NSF CAREER Award 2019

Amin Karbasi won NSF CAREER Award 2019: link

ABSTRACT: The difficulty of searching through a massive amount of data in order to quickly make an informed decision is one of today’s most ubiquitous challenges. Many scientific and engineering models feature data with inherently discrete characteristics, where discrete means that the data takes on a finite set of possible values. Examples of such data include phrases in text to objects in an image. Similarly, nearly all aspects of data science involve discrete tasks such as data summarization and model explanation. As computational methods pervade all aspects of science and engineering, it is of great importance to understand which discrete formulations can be solved efficiently and how to do so. Many of these problems are notoriously hard, and even those that are theoretically solvable may only be possible for only small amounts of data. However, the problems of practical interest are often much more well-behaved and possess inherent structure that allows them to be solved more efficiently. This CAREER award aims to substantially advance the frontiers of large-scale discrete optimization in data science and machine learning by developing fundamentally new algorithms. This project will also provide a number of educational opportunities such as outreach to local high school and middle school students through Yale’s Pathways to Science program.

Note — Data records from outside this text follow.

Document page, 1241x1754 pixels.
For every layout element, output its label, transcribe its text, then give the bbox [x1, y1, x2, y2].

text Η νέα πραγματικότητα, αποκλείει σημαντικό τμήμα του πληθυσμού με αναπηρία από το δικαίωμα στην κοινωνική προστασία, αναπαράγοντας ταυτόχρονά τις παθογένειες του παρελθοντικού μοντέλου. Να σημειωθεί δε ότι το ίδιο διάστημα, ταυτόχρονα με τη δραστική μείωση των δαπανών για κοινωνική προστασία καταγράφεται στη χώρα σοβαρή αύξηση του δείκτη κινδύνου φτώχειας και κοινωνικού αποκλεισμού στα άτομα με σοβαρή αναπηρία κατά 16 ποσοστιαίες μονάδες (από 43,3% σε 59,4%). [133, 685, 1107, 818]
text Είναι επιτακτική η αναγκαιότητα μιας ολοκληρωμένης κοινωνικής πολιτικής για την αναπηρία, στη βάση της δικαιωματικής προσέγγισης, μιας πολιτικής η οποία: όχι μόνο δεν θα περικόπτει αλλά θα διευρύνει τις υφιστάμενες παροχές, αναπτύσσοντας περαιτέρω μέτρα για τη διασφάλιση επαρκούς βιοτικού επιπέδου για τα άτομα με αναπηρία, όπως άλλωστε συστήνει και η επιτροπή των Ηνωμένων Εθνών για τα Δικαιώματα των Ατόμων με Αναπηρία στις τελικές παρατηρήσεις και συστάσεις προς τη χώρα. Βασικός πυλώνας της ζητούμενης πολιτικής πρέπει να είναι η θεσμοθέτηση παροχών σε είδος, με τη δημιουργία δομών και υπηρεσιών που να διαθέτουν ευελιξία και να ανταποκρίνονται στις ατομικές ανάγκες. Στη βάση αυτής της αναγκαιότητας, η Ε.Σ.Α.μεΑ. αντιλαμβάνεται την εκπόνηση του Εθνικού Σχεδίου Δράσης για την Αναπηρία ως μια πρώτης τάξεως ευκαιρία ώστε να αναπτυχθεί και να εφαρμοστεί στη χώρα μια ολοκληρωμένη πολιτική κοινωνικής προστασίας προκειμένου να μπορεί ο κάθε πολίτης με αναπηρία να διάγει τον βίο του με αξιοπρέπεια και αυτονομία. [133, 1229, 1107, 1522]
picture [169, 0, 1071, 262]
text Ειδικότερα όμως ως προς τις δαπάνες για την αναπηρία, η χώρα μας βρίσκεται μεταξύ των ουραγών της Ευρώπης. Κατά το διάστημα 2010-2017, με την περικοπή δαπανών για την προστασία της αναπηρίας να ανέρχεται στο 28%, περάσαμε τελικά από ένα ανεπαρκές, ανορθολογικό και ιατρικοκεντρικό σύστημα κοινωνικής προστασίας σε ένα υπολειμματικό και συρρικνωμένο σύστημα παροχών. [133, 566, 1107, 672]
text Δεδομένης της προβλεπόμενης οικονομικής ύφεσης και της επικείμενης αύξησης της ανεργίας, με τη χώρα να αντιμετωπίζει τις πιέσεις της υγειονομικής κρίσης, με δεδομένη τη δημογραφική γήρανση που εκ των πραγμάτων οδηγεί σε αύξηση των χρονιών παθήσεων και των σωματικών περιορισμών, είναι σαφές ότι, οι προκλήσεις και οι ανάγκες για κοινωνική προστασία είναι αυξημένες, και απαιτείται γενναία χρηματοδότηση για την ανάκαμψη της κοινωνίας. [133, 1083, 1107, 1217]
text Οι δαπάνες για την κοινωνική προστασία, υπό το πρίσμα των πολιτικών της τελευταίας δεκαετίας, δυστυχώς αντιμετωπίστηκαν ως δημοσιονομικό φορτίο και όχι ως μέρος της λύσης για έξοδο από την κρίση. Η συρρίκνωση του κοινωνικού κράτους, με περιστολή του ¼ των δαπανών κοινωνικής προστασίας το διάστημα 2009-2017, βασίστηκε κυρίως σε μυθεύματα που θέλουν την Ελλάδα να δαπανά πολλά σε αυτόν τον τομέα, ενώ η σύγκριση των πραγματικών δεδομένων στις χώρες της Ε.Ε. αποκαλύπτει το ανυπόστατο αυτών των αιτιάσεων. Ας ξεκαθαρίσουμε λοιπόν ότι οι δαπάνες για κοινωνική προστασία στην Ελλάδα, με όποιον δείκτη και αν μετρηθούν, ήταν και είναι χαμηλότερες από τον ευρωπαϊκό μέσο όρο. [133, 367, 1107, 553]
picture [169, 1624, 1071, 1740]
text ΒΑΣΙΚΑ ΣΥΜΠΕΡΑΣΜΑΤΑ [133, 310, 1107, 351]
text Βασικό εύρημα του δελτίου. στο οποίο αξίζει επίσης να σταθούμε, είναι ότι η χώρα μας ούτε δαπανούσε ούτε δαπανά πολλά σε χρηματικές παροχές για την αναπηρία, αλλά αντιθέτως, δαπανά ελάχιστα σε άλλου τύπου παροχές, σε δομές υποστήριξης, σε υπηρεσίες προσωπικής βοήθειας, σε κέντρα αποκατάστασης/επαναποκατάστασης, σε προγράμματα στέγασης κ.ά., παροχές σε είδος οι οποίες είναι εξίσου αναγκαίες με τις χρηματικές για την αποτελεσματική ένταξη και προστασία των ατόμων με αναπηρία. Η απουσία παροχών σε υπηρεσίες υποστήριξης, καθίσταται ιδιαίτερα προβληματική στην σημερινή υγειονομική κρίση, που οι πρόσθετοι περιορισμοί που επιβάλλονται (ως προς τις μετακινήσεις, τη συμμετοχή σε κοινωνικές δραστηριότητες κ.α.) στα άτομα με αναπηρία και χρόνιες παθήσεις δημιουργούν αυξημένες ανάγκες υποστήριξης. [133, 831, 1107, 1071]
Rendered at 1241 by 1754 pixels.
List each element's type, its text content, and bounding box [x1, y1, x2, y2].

Just as convexity has been a celebrated and well-studied condition under which continuous optimization is tractable, submodularity is a condition for which discrete objectives may be optimized. While current research in submodular optimization has led to fundamental breakthroughs in discrete mathematical programming, there is still a large gap between the theory and the limitations of the existing algorithms used by practitioners in the real world. In particular, most of the existing submodular optimization methods fail miserably when faced with the numerous sources of uncertainty inherent in machine learning tasks, from noise in the data to variability of the true objective. Moreover, submodularity is too strong an assumption for a variety of novel machine learning applications, necessitating the development of completely new algorithms. In order to lift current provable methods out of the sterile lab environment and scale them into the messy real world, it is important to carefully reexamine their limitations, consider more realistic but less perfect conditions, and develop correspondingly robust yet scalable algorithms. This CAREER project presents a research plan towards designing, analyzing, and evaluating new approaches for robust submodular optimization at a massive scale that leads to solving a broad array of optimization problems of significant practical importance. Furthermore, it addresses generalizations of submodular functions that widely broaden the applicability of these methods, moving to a realm beyond submodularity. The research directions in this project have deep and far-reaching societal benefits, as robust and scalable computational methods play a central role in nearly every scientific and industrial venture in today’s information age. Such advances are expected to play crucial roles in enabling data-driven scientific discoveries, promoting fairness in machine learning, and supporting STEM education by helping these communities handle the computational challenges associated with big data. The results of this project will be broadly disseminated to the greater scientific community through tutorials, workshops, and open-source software.

This award reflects NSF’s statutory mission and has been deemed worthy of support through evaluation using the Foundation’s intellectual merit and broader impacts review criteria.